Jekyll Island was, once upon a time, a fairy tale place. The beach getaway of the very rich. People named Pulitzer, McCormick, Rockefeller, and J.P. Morgan. They and others bought this island, built a clubhouse here, then built their own cottages. Cottages so big one of them had 17 bathrooms. They and their families spent their summers here away from the heat of the city. Until they moved on. Now it still has its historic district and a museum with exhibits of those days and tours of the island. We saw the film at the museum and the exhibits there but we did not take the tour. The tram did not have enough leg room for us to ride it comfortably. As you all know by now, I am big on comfort.
We camped last night at the Jeykll Island State Park. A cold front came through, it rained really hard, and the temperature dropped. So this morning it was dark and cool and we slept until almost 9:30.
Today is a good day for ducks. I like duck. Roasted duck. Someday I’d like to try turducken. That’s where they stuff a boneless duck with a boneless chicken then put that into a boneless turkey and roast the whole thing. Sounds good to me.
As I’ve said before, I like small museums. Except for their unreliability. The website for the Maritime Museum at the Historic Coast Guard Station on St. Simons Island, Georgia, say they are open seven days a week. They aren’t. We tried on two different days. They say they’ll teach you what is was like for the guys stationed here in the 1940s. Maybe if we could get in they would. But we can’t get in. If any of you succeed, please don’t tell me it was wonderful.
We didn’t get into the Geechee Kunda Cultural Arts Center & Museum in Riceboro, Georgia, either. But, they never said they’d be open for us. They had a BIG event there April 18th. Maybe they haven’t recovered yet.
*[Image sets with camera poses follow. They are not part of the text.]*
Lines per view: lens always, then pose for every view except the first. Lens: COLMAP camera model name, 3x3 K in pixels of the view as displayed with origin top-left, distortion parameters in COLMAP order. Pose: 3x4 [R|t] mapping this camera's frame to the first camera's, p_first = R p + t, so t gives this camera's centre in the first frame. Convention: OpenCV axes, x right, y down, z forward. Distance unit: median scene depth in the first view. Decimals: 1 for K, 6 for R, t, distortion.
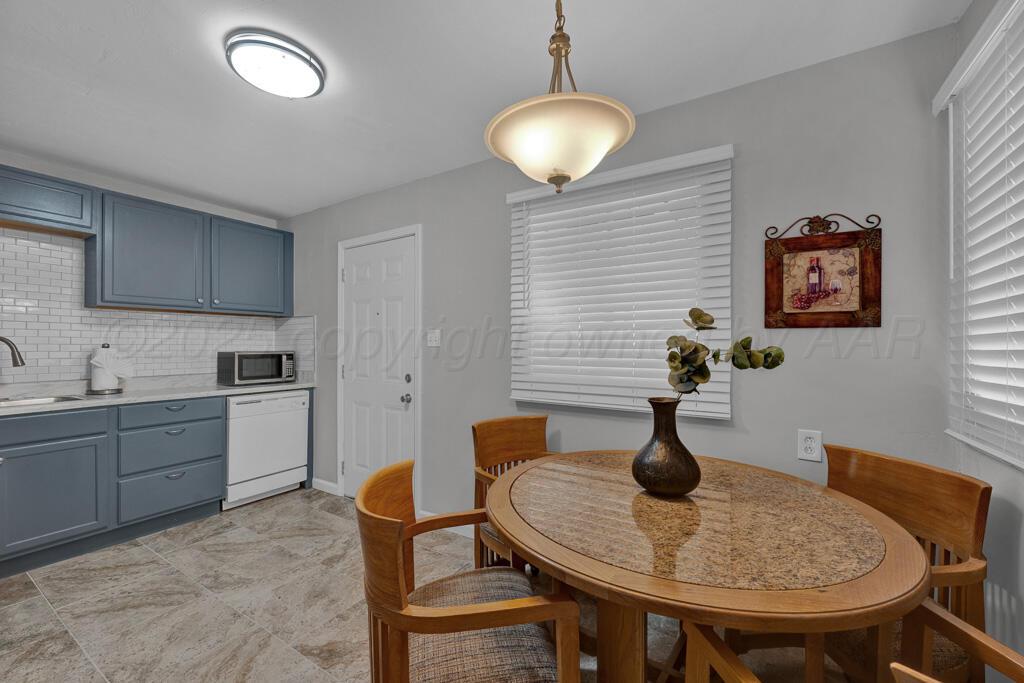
lens RADIAL K [[409.2, 0, 509.5], [0, 409.2, 342.9], [0, 0, 1]] dist [-0.000595, -0.000466]
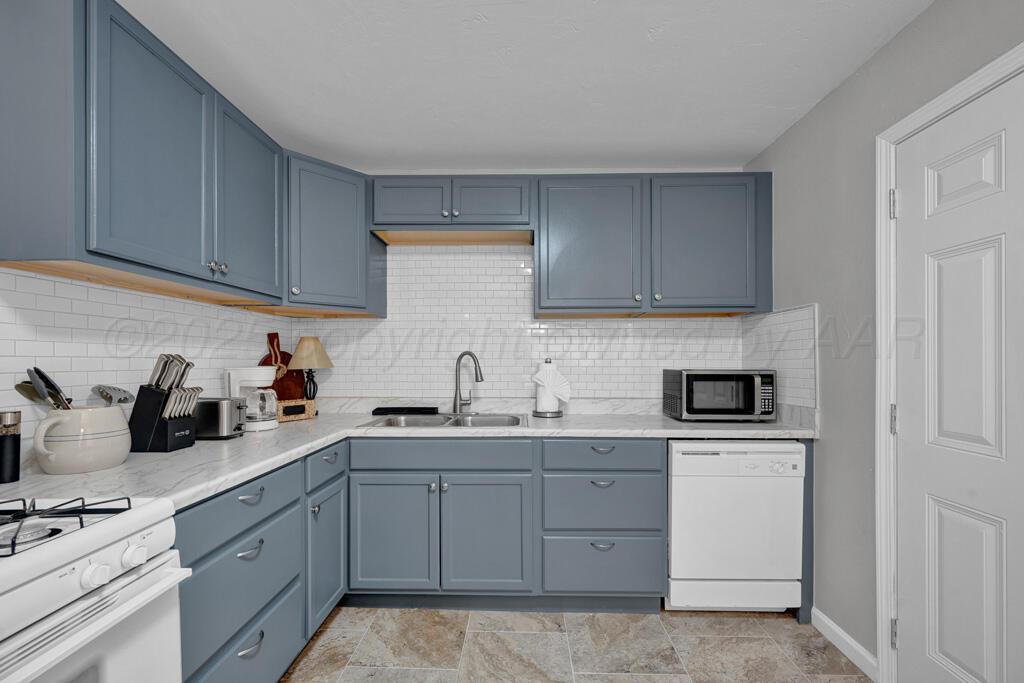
lens RADIAL K [[409.2, 0, 516.9], [0, 409.2, 360.1], [0, 0, 1]] dist [-0.000595, -0.000466]
pose [[0.524113, -0.001616, -0.851647, -0.246793], [0.006136, 0.999979, 0.001879, 0.002962], [0.851627, -0.006210, 0.524112, 0.423791]]
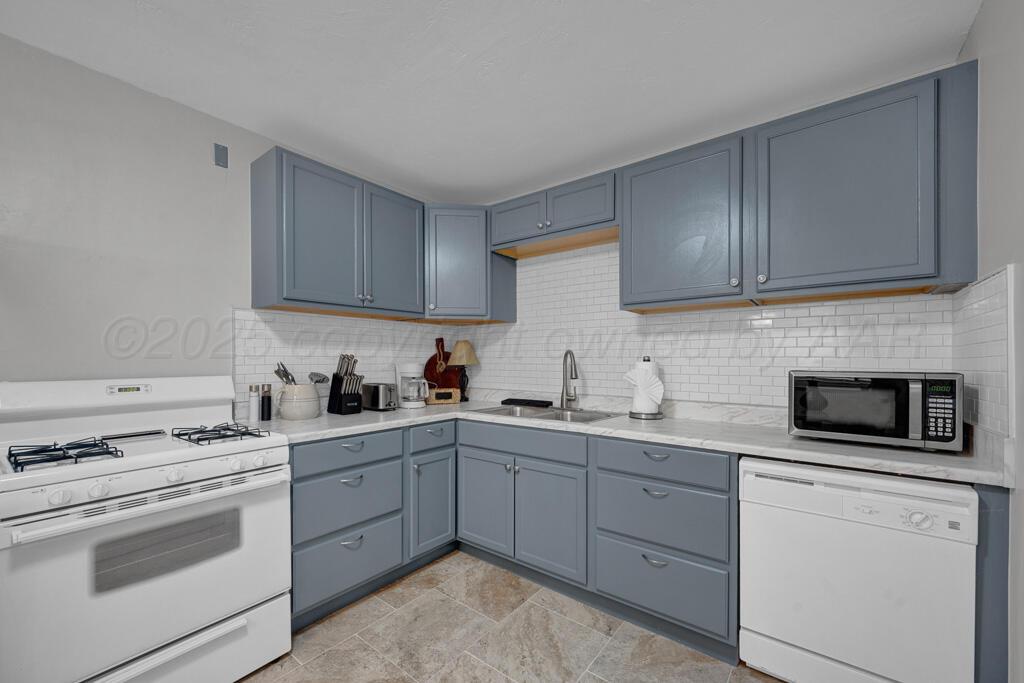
lens RADIAL K [[409.2, 0, 507.4], [0, 409.2, 360.6], [0, 0, 1]] dist [-0.000595, -0.000466]
pose [[-0.092028, 0.002888, -0.995752, -0.131065], [0.005745, 0.999981, 0.002369, 0.005847], [0.995740, -0.005503, -0.092043, 0.692583]]
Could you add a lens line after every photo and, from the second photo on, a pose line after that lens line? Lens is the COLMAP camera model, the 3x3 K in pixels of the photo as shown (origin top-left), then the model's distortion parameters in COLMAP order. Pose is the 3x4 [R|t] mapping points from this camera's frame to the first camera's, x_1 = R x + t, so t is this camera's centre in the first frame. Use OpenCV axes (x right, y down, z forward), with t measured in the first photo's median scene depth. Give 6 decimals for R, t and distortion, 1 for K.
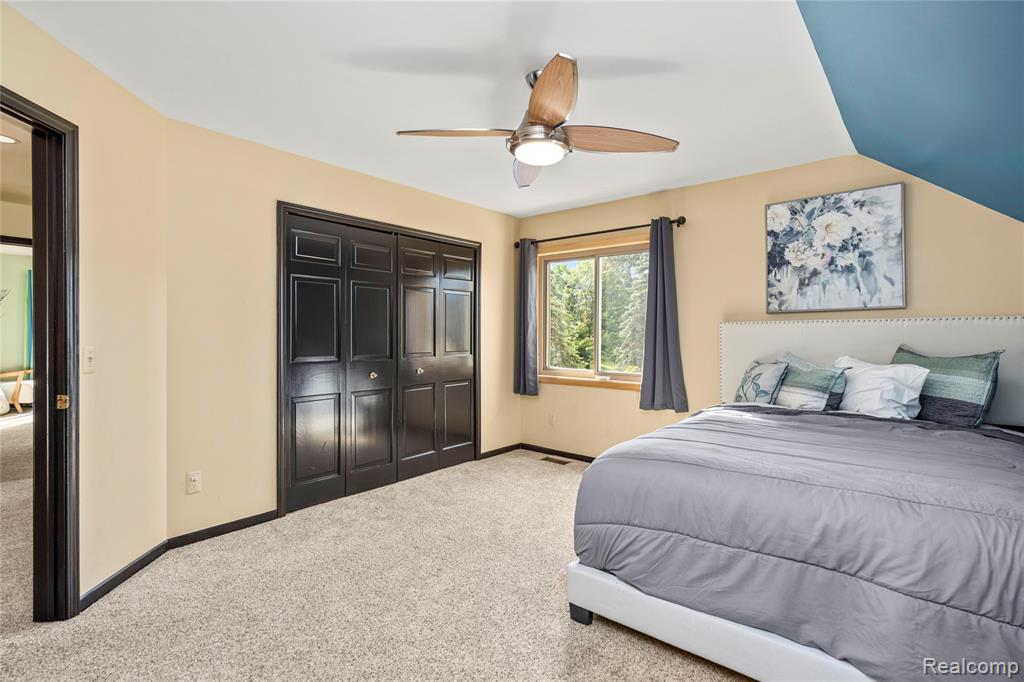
lens RADIAL K [[496.2, 0, 512.8], [0, 496.2, 332.2], [0, 0, 1]] dist [-0.003825, -0.001097]
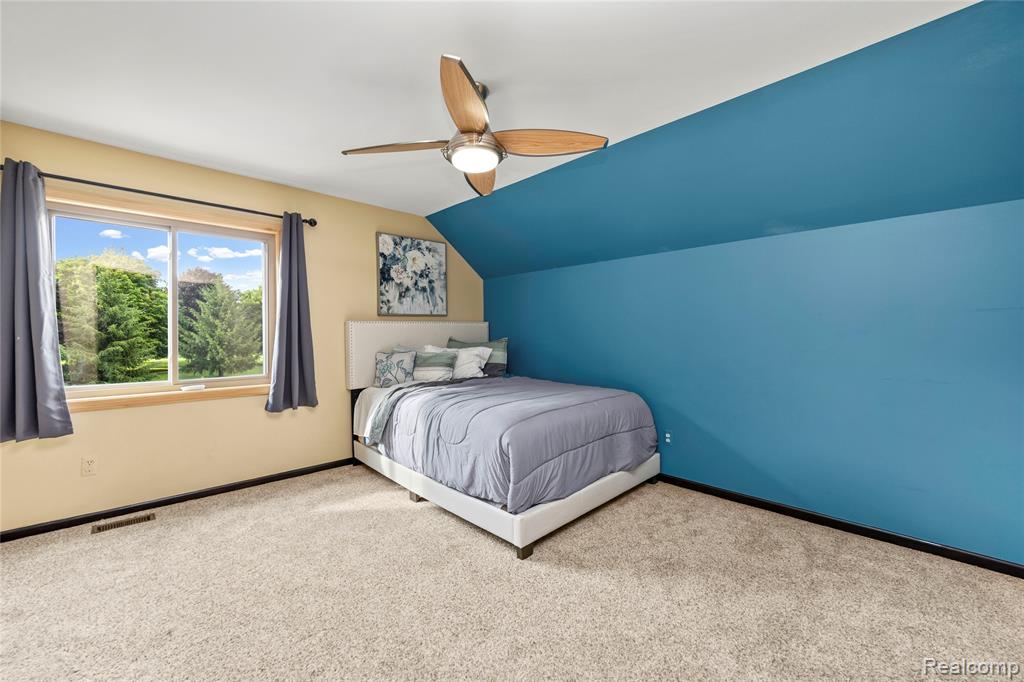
lens RADIAL K [[406.7, 0, 511.2], [0, 406.7, 332.1], [0, 0, 1]] dist [0.003264, 0.000340]
pose [[0.091072, 0.003383, 0.995839, -0.556122], [0.006226, 0.999973, -0.003967, 0.013478], [-0.995825, 0.006561, 0.091049, 0.590888]]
Late afternoon we arrived at Fort McAllister State Park. This is the first fort we’ve visited that was a Civil War fort. It had a great museum but my photos from there didn’t turn out well. Dave’s photos of the fort are much better so I’ll include them shortly. This fort was built along the Ogeechee River which was important to the shipping and receiving of supplies of Savannah, Georgia, during the Civil War. What I want to tell you about this fort is that its claim to fame isn’t so much the battles it won as how it did that. The fort was built of dirt. So when the Union ships fired on it the ammunition just sunk into the mud walls. Every night, the Confederate soldiers piled the dislodged dirt back onto the walls so the next day the Union ships were starting from the same place they’d started the day before. In the meantime the Rebs were shooting heated cannonballs into the Yankee ships setting them on fire. it wasn’t until the U.S.S. Montauk came with it’s iron cladding that a ship withstood the cannon fire. That battle was called a draw. Finally, the Union attacked from the land side with a ratio of 25 soldiers to one. That did it for this fort.
So now we are parked in the campground at Fort McAllister State Park. This might be a good park for those us you who drive up and down I-95. It has water and electric hookups for $24 a night plus $3 admission to the park and most of the sites are pull-through. It also has a dump and several trails in addition to the museum and fort. Plus, there’s a boat dock and ramp in the campground for salt water fishing with a license. Our cell phones both had good reception but our Sprint aircard did not. We do not have a satellite dish but did park in the trees. I don’t know if there are more clear spots down by the river.
Tomorrow we will enter Savannah to see what there is to see there.